North-east coast native wildflower, all year interest perennial and edible plant that is successfully grown in prestigious Lurie Garden in Chicago.
Compact clumps reach 1-2' of height x 0.5-1' of width, snow white flowers from late May to beginning of July, which is the man peak of blooming (but sporadically also before and after this main season).
Dark brown-red stems, glossy dark green leaves that turn golden-yellow in the fall and then the dry seed heads makes this plant ornamental for the most of the year.
Full sun, half shade, average soil with average moisture (medium to medium-moist), preferably somewhat drained, even it's said to tolerate heavier clayish soil.
Hardy in zones 3 to 7/8.
This underused, carrot familly (Apiaceae) perennial is native to the northern coasts of North America and also Europe, see the USDA distribution map.
Most likely it's deer resistant, but may not be rabbit resistant (no data are available, so give it a try).

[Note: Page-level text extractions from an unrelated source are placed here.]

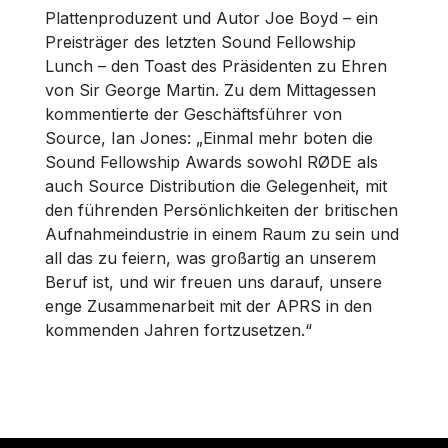
Plattenproduzent und Autor Joe Boyd – ein
Preisträger des letzten Sound Fellowship
Lunch – den Toast des Präsidenten zu Ehren
von Sir George Martin. Zu dem Mittagessen
kommentierte der Geschäftsführer von
Source, Ian Jones: „Einmal mehr boten die
Sound Fellowship Awards sowohl RØDE als
auch Source Distribution die Gelegenheit, mit
den führenden Persönlichkeiten der britischen
Aufnahmeindustrie in einem Raum zu sein und
all das zu feiern, was großartig an unserem
Beruf ist, und wir freuen uns darauf, unsere
enge Zusammenarbeit mit der APRS in den
kommenden Jahren fortzusetzen.“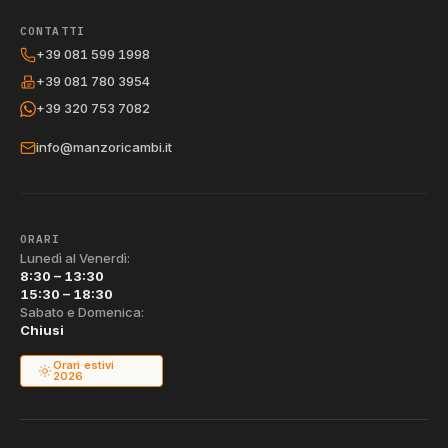
CONTATTI
+39 081 599 1998
+39 081 780 3954
+39 320 753 7082
info@manzoricambi.it
ORARI
Lunedì al Venerdì:
8:30 – 13:30
15:30 – 18:30
Sabato e Domenica:
Chiusi
Orari estivi
2026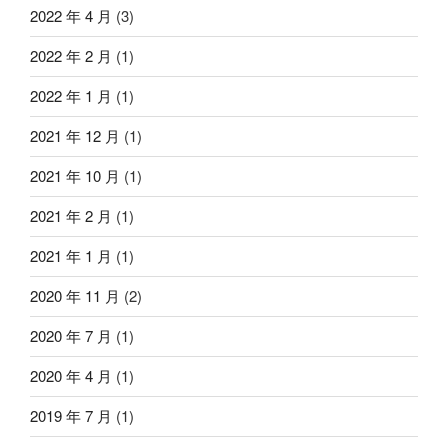
2022 年 4 月
(3)
2022 年 2 月
(1)
2022 年 1 月
(1)
2021 年 12 月
(1)
2021 年 10 月
(1)
2021 年 2 月
(1)
2021 年 1 月
(1)
2020 年 11 月
(2)
2020 年 7 月
(1)
2020 年 4 月
(1)
2019 年 7 月
(1)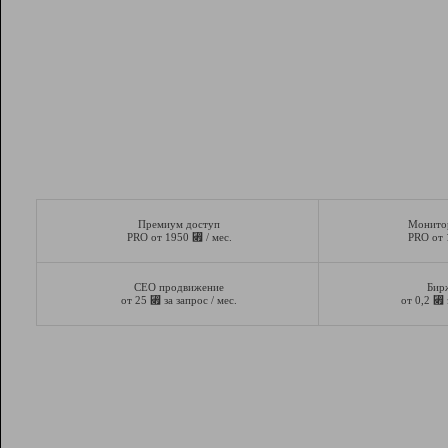
Премиум доступ
Монито
⃏
PRO от 1950
/ мес.
PRO от
СЕО продвижение
Бир
⃏
⃏
от 25
за запрос / мес.
от 0,2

In it's southern range it's missing on south facing location, so we assume, it does like some cooler areas or spot in the garden.
The whole plant is edible and Native Americans used for seasoning meat or fish, and ate it raw or cooked.
Flowers attract bees, but mostly small flies, but Swallowtail butterflies lay eggs on the leaves and stems (in the spring and late summer),so the best is not to cut the stems or dead-head the plant.
Best in flower borders or pollinator or butterfly gardens, preferably in cooler spots or cooler areas, also rock gardens (looks very nice with rocks) and seaside gardens (because it's tolerant to salt).